§ INSTRUCTION: Among the lines below, copy exactly those from the one with "Документ должен предоставлять" through the one with "работе с программой.", counting both ends.

§ Saved entries:

------------------------------------

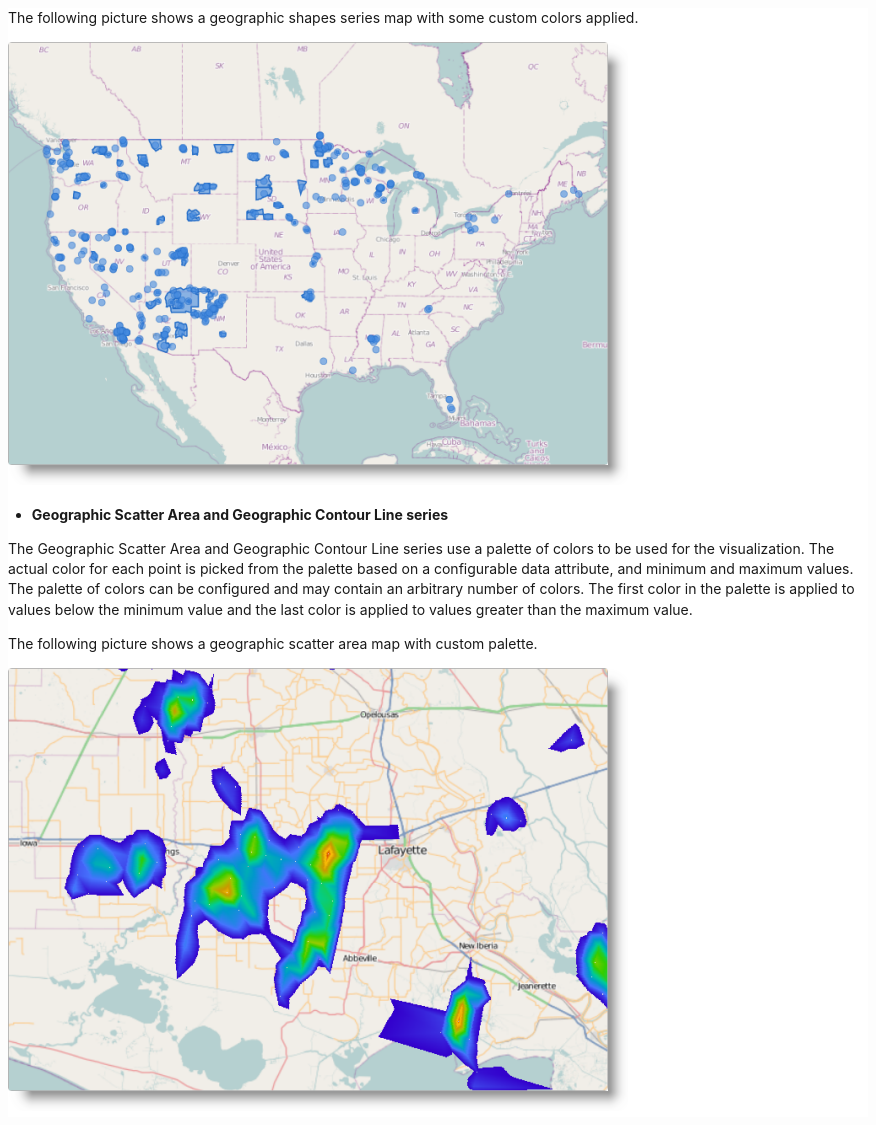 The following picture shows a geographic shapes series map with some custom colors applied.

![](images/Overview_%28igMap%29_17.png)

-   **Geographic Scatter Area and Geographic Contour Line series**

The Geographic Scatter Area and Geographic Contour Line series use a palette of colors to be used for the visualization. The actual color for each point is picked from the palette based on a configurable data attribute, and minimum and maximum values. The palette of colors can be configured and may contain an arbitrary number of colors. The first color in the palette is applied to values below the minimum value and the last color is applied to values greater than the maximum value.

The following picture shows a geographic scatter area map with custom palette.

![](images/Overview_%28igMap%29_18.png)
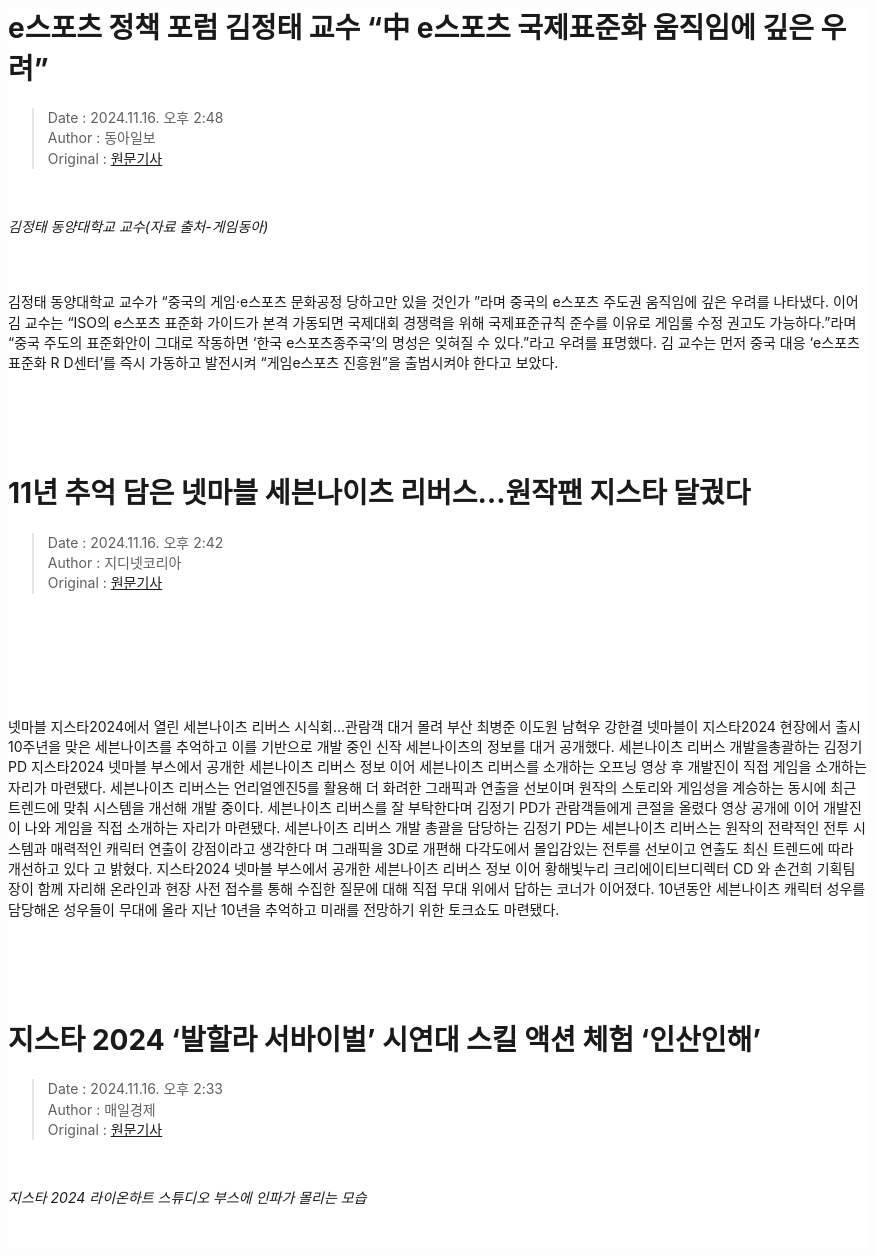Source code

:   
# e스포츠 정책 포럼 김정태 교수 “中 e스포츠 국제표준화 움직임에 깊은 우려”  
  
> Date : 2024.11.16. 오후 2:48  
> Author : 동아일보  
> Original : [원문기사](https://n.news.naver.com/mnews/article/020/0003598547?sid=105)  
<br/>  
  
<img alt="김정태 동양대학교 교수(자료 출처-게임동아)" class="_LAZY_LOADING _LAZY_LOADING_INIT_HIDE" src="https://imgnews.pstatic.net/image/020/2024/11/16/0003598547_001_20241116144826032.jpg?type=w860" id="img1" style="display: none;"></img><em class="img_desc">김정태 동양대학교 교수(자료 출처-게임동아)</em>  
<br/><br/>  
  
김정태 동양대학교 교수가 “중국의 게임·e스포츠 문화공정 당하고만 있을 것인가 ”라며 중국의 e스포츠 주도권 움직임에 깊은 우려를 나타냈다.
이어 김 교수는 “ISO의 e스포츠 표준화 가이드가 본격 가동되면 국제대회 경쟁력을 위해 국제표준규칙 준수를 이유로 게임룰 수정 권고도 가능하다.”라며 “중국 주도의 표준화안이 그대로 작동하면 ‘한국 e스포츠종주국’의 명성은 잊혀질 수 있다.”라고 우려를 표명했다.
김 교수는 먼저 중국 대응 ‘e스포츠 표준화 R D센터’를 즉시 가동하고 발전시켜 “게임e스포츠 진흥원”을 출범시켜야 한다고 보았다.  
<br/><br/><br/>  

  
# 11년 추억 담은 넷마블 세븐나이츠 리버스…원작팬 지스타 달궜다  
  
> Date : 2024.11.16. 오후 2:42  
> Author : 지디넷코리아  
> Original : [원문기사](https://n.news.naver.com/mnews/article/092/0002352763?sid=105)  
<br/>  
  
<img alt="" class="_LAZY_LOADING _LAZY_LOADING_INIT_HIDE" src="https://imgnews.pstatic.net/image/092/2024/11/16/0002352763_001_20241116144816273.jpg?type=w860" id="img1" style="display: none;"></img>  
<br/><br/>  
  
넷마블 지스타2024에서 열린 세븐나이츠 리버스 시식회…관람객 대거 몰려 부산 최병준 이도원 남혁우 강한결 넷마블이 지스타2024 현장에서 출시 10주년을 맞은 세븐나이츠를 추억하고 이를 기반으로 개발 중인 신작 세븐나이츠의 정보를 대거 공개했다.
세븐나이츠 리버스 개발을총괄하는 김정기 PD 지스타2024 넷마블 부스에서 공개한 세븐나이츠 리버스 정보 이어 세븐나이츠 리버스를 소개하는 오프닝 영상 후 개발진이 직접 게임을 소개하는 자리가 마련됐다.
세븐나이츠 리버스는 언리얼엔진5를 활용해 더 화려한 그래픽과 연출을 선보이며 원작의 스토리와 게임성을 계승하는 동시에 최근 트렌드에 맞춰 시스템을 개선해 개발 중이다.
세븐나이츠 리버스를 잘 부탁한다며 김정기 PD가 관람객들에게 큰절을 올렸다 영상 공개에 이어 개발진이 나와 게임을 직접 소개하는 자리가 마련됐다.
세븐나이츠 리버스 개발 총괄을 담당하는 김정기 PD는 세븐나이츠 리버스는 원작의 전략적인 전투 시스템과 매력적인 캐릭터 연출이 강점이라고 생각한다 며 그래픽을 3D로 개편해 다각도에서 몰입감있는 전투를 선보이고 연출도 최신 트렌드에 따라 개선하고 있다 고 밝혔다.
지스타2024 넷마블 부스에서 공개한 세븐나이츠 리버스 정보 이어 황해빛누리 크리에이티브디렉터 CD 와 손건희 기획팀장이 함께 자리해 온라인과 현장 사전 접수를 통해 수집한 질문에 대해 직접 무대 위에서 답하는 코너가 이어졌다.
10년동안 세븐나이츠 캐릭터 성우를 담당해온 성우들이 무대에 올라 지난 10년을 추억하고 미래를 전망하기 위한 토크쇼도 마련됐다.  
<br/><br/><br/>  

  
# 지스타 2024 ‘발할라 서바이벌’ 시연대 스킬 액션 체험  ‘인산인해’  
  
> Date : 2024.11.16. 오후 2:33  
> Author : 매일경제  
> Original : [원문기사](https://n.news.naver.com/mnews/article/009/0005397654?sid=105)  
<br/>  
  
<img alt=" 지스타 2024 라이온하트 스튜디오 부스에 인파가 몰리는 모습" class="_LAZY_LOADING _LAZY_LOADING_INIT_HIDE" src="https://imgnews.pstatic.net/image/009/2024/11/16/0005397654_001_20241116143310749.jpg?type=w860" id="img1" style="display: none;"></img><em class="img_desc"> 지스타 2024 라이온하트 스튜디오 부스에 인파가 몰리는 모습</em>  
<br/><br/>  
  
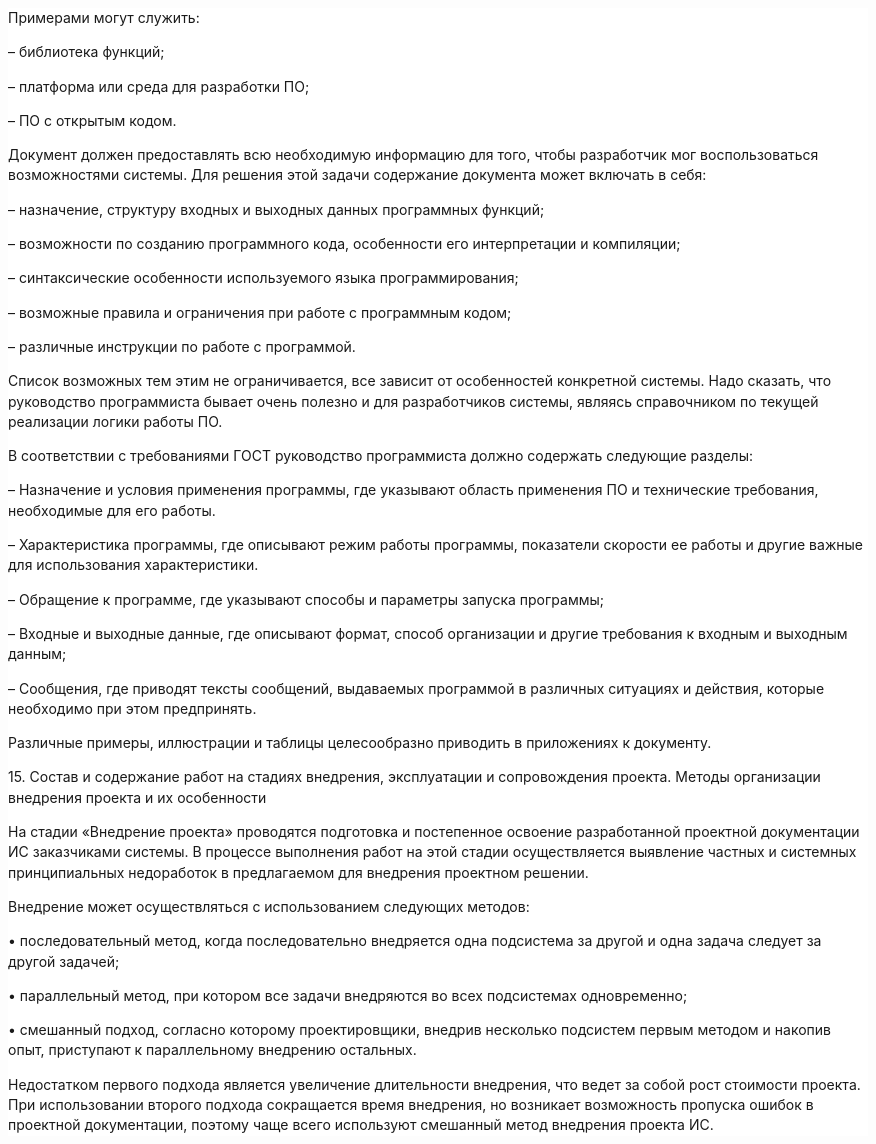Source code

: Примерами могут служить:

– библиотека функций;

– платформа или среда для разработки ПО;

– ПО с открытым кодом.

Документ должен предоставлять всю необходимую информацию для того, чтобы разработчик мог воспользоваться возможностями системы. Для решения этой задачи содержание документа может включать в себя:

– назначение, структуру входных и выходных данных программных функций;

– возможности по созданию программного кода, особенности его интерпретации и компиляции;

– синтаксические особенности используемого языка программирования;

– возможные правила и ограничения при работе с программным кодом;

– различные инструкции по работе с программой.

Список возможных тем этим не ограничивается, все зависит от особенностей конкретной системы. Надо сказать, что руководство программиста бывает очень полезно и для разработчиков системы, являясь справочником по текущей реализации логики работы ПО.

В соответствии с требованиями ГОСТ руководство программиста должно содержать следующие разделы:

– Назначение и условия применения программы, где указывают область применения ПО и технические требования, необходимые для его работы.

– Характеристика программы, где описывают режим работы программы, показатели скорости ее работы и другие важные для использования характеристики.

– Обращение к программе, где указывают способы и параметры запуска программы;

– Входные и выходные данные, где описывают формат, способ организации и другие требования к входным и выходным данным;

– Сообщения, где приводят тексты сообщений, выдаваемых программой в различных ситуациях и действия, которые необходимо при этом предпринять.

Различные примеры, иллюстрации и таблицы целесообразно приводить в приложениях к документу.

15\. Состав и содержание работ на стадиях внедрения, эксплуатации и сопровождения проекта. Методы организации внедрения проекта и их особенности

На стадии «Внедрение проекта» проводятся подготовка и постепенное освоение разработанной проектной документации ИС заказчиками системы. В процессе выполнения работ на этой стадии осуществляется выявление частных и системных принципиальных недоработок в предлагаемом для внедрения проектном решении.

Внедрение может осуществляться с использованием следующих методов:

• последовательный метод, когда последовательно внедряется одна подсистема за другой и одна задача следует за другой задачей;

• параллельный метод, при котором все задачи внедряются во всех подсистемах одновременно;

• смешанный подход, согласно которому проектировщики, внедрив несколько подсистем первым методом и накопив опыт, приступают к параллельному внедрению остальных.

Недостатком первого подхода является увеличение длительности внедрения, что ведет за собой рост стоимости проекта. При использовании второго подхода сокращается время внедрения, но возникает возможность пропуска ошибок в проектной документации, поэтому чаще всего используют смешанный метод внедрения проекта ИС.
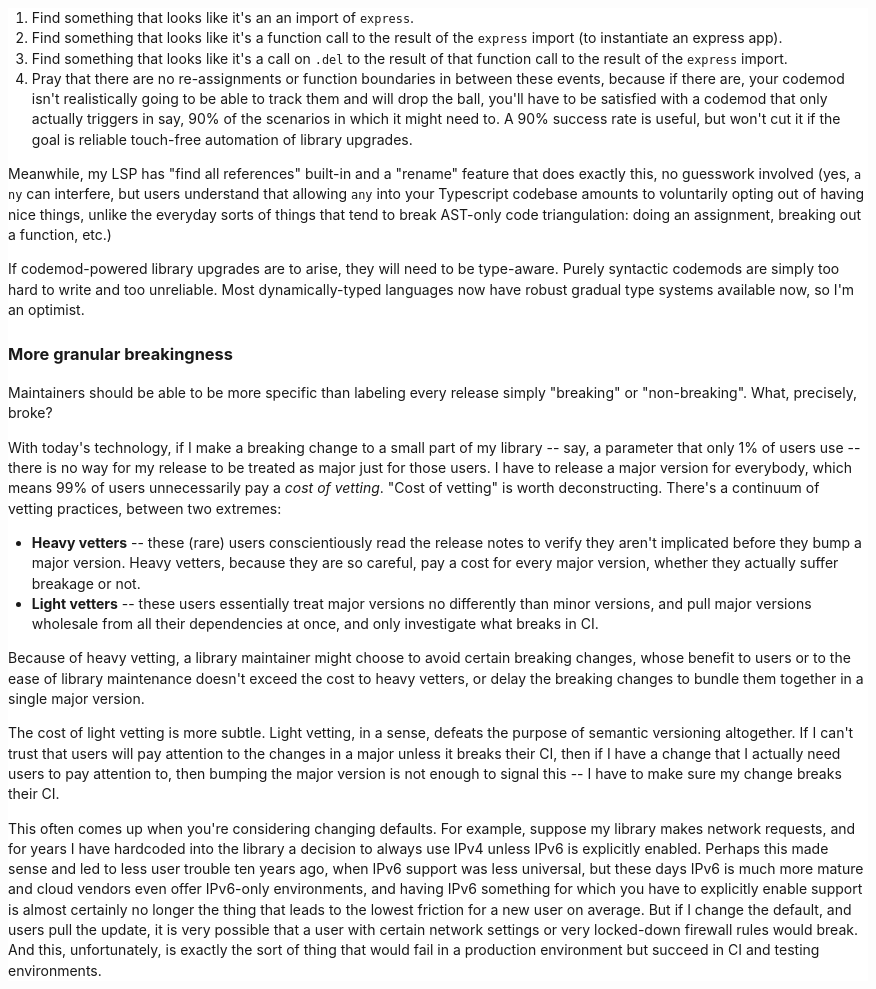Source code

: 1. Find something that looks like it's an an import of `express`.
2. Find something that looks like it's a function call to the result of the `express` import (to instantiate an express app).
3. Find something that looks like it's a call on `.del` to the result of that function call to the result of the `express` import. 
4. Pray that there are no re-assignments or function boundaries in between these events, because if there are, your codemod isn't realistically going to be able to track them and will drop the ball, you'll have to be satisfied with a codemod that only actually triggers in say, 90% of the scenarios in which it might need to. A 90% success rate is useful, but won't cut it if the goal is reliable touch-free automation of library upgrades.


Meanwhile, my LSP has "find all references" built-in and a "rename" feature that does exactly this, no guesswork involved (yes, `any` can interfere, but users understand that allowing `any` into your Typescript codebase amounts to voluntarily opting out of having nice things, unlike the everyday sorts of things that tend to break AST-only code triangulation: doing an assignment, breaking out a function, etc.)

If codemod-powered library upgrades are to arise, they will need to be type-aware. Purely syntactic codemods are simply too hard to write and too unreliable. Most dynamically-typed languages now have robust gradual type systems available now, so I'm an optimist. 

### More granular breakingness

Maintainers should be able to be more specific than labeling every release simply "breaking" or "non-breaking". What, precisely, broke? 

With today's technology, if I make a breaking change to a small part of my library -- say, a parameter that only 1% of users use -- there is no way for my release to be treated as major just for those users. I have to release a major version for everybody, which means 99% of users unnecessarily pay a *cost of vetting*. "Cost of vetting" is worth deconstructing. There's a continuum of vetting practices, between two extremes:

* **Heavy vetters** -- these (rare) users conscientiously read the release notes to verify they aren't implicated before they bump a major version. Heavy vetters, because they are so careful, pay a cost for every major version, whether they actually suffer breakage or not.
* **Light vetters** -- these users essentially treat major versions no differently than minor versions, and pull major versions wholesale from all their dependencies at once, and only investigate what breaks in CI. 

Because of heavy vetting, a library maintainer might choose to avoid certain breaking changes, whose benefit to users or to the ease of library maintenance doesn't exceed the cost to heavy vetters, or delay the breaking changes to bundle them together in a single major version. 

The cost of light vetting is more subtle. Light vetting, in a sense, defeats the purpose of semantic versioning altogether. If I can't trust that users will pay attention to the changes in a major unless it breaks their CI, then if I have a change that I actually need users to pay attention to, then bumping the major version is not enough to signal this -- I have to make sure my change breaks their CI. 

This often comes up when you're considering changing defaults. For example, suppose my library makes network requests, and for years I have hardcoded into the library a decision to always use IPv4 unless IPv6 is explicitly enabled. Perhaps this made sense and led to less user trouble ten years ago, when IPv6 support was less universal, but these days IPv6 is much more mature and cloud vendors even offer IPv6-only environments, and having IPv6 something for which you have to explicitly enable support is almost certainly no longer the thing that leads to the lowest friction for a new user on average. But if I change the default, and users pull the update, it is very possible that a user with certain network settings or very locked-down firewall rules would break. And this, unfortunately, is exactly the sort of thing that would fail in a production environment but succeed in CI and testing environments.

------------------------------------

§ ANSWER TO THIS PROBLEM:
Документ должен предоставлять всю необходимую информацию для того, чтобы разработчик мог воспользоваться возможностями системы. Для решения этой задачи содержание документа может включать в себя:

– назначение, структуру входных и выходных данных программных функций;

– возможности по созданию программного кода, особенности его интерпретации и компиляции;

– синтаксические особенности используемого языка программирования;

– возможные правила и ограничения при работе с программным кодом;

– различные инструкции по работе с программой.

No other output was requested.